- REQUEST A: From the records, extract the lines running from the line that contains "imbottigliata bevuta globalmente dalla" up to and including the line that contains "Ogni richiesta, ogni". Repeat those lines exactly.

- PASSAGE SHOWN:
::::::::

I started on Raleigh Chico (£25 out the Kays catalogue). Still rate it, like a racer but flat bars, fairly light and fast single speed, boy that was the last trendy bike I had). Bought Dawes 5 speed with my savings £72 nicked from stairwell in Hillhead St then £20 huge white raleigh ten speed with massive brooks saddle from Dan the canadian - I put the rear mech through the back wheel on Great `Western Road. The last of my sentimental bikes. They are all commuting machines now part from the Specialized Secteur. 30 mins back to Edinburgh from Tarbrax Junction last Sunday morning. Smokin'
on broadband front we did not have a phone and the telly was worked by 50pence pieces
Posted 14 years ago # -
Epic rides on a Sturmey three-speed "racer" from Crail to St. Andrews to buy books, counting off the mile-stones on the way. Along to Anstruther to Bands the blacksmith to get cotter pins replaced. Nine of us on bikes on the Crail aerodrome getting chased by a farmer in a tractor. Before that a sit up and beg to get to the bus stop for the school bus. And before that an old Mini Moulton knock-off with small wheels which got me to Crail for sweets. In those days the Chopper was the cool bike to have but I wanted a Mini Moulton because my friend had one.
Internet - wife came home with a 14.4 modem and said the company was rolling out Internet services and she was to head up the marketing. The company was United Artists (now Virgin Media) and the product was called Cableinet.

::::::::

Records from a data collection
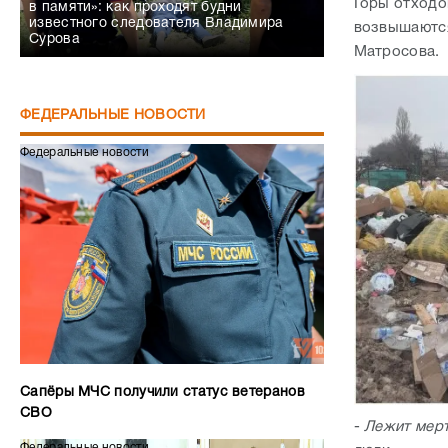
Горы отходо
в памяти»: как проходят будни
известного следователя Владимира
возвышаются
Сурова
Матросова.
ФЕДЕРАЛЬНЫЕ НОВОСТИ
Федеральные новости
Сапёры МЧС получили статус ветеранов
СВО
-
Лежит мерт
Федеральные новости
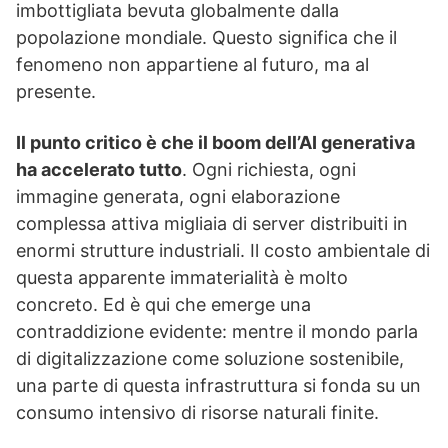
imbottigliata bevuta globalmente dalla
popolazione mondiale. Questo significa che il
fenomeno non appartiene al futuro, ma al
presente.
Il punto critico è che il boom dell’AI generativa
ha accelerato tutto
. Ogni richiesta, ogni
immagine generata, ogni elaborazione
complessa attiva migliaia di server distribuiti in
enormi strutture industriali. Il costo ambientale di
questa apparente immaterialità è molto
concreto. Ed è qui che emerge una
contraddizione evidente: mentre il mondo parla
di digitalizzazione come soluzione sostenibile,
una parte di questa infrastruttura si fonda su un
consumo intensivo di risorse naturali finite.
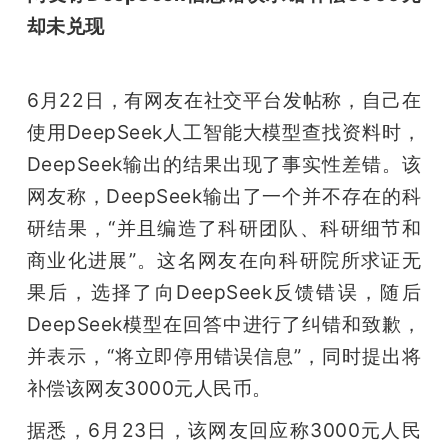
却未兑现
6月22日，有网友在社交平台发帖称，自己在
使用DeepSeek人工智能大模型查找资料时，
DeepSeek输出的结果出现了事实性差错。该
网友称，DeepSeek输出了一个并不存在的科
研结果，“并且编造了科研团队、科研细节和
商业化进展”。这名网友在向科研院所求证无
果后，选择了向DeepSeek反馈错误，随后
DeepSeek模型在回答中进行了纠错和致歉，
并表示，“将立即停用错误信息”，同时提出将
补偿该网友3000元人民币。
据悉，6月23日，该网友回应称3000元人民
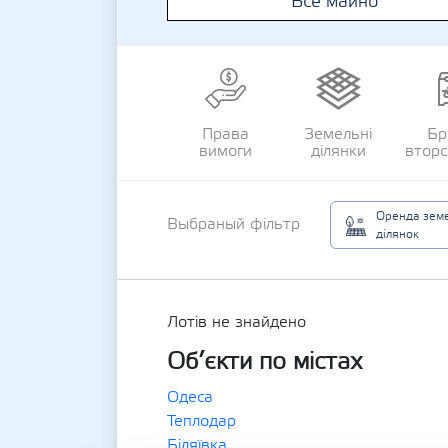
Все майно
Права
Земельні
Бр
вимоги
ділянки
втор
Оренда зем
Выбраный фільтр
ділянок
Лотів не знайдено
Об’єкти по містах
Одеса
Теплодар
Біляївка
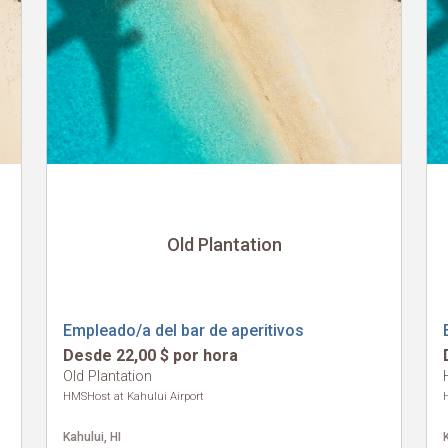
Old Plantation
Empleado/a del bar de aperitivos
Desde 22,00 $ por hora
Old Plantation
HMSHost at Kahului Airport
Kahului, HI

::::::::

- REQUEST B: List every sum of money mentioned in the cycling recollections.

- ANSWER AREA A:
imbottigliata bevuta globalmente dalla
popolazione mondiale. Questo significa che il
fenomeno non appartiene al futuro, ma al
presente.
Il punto critico è che il boom dell’AI generativa
ha accelerato tutto
. Ogni richiesta, ogni

- ANSWER AREA B: £25, £72, £20, 50 pence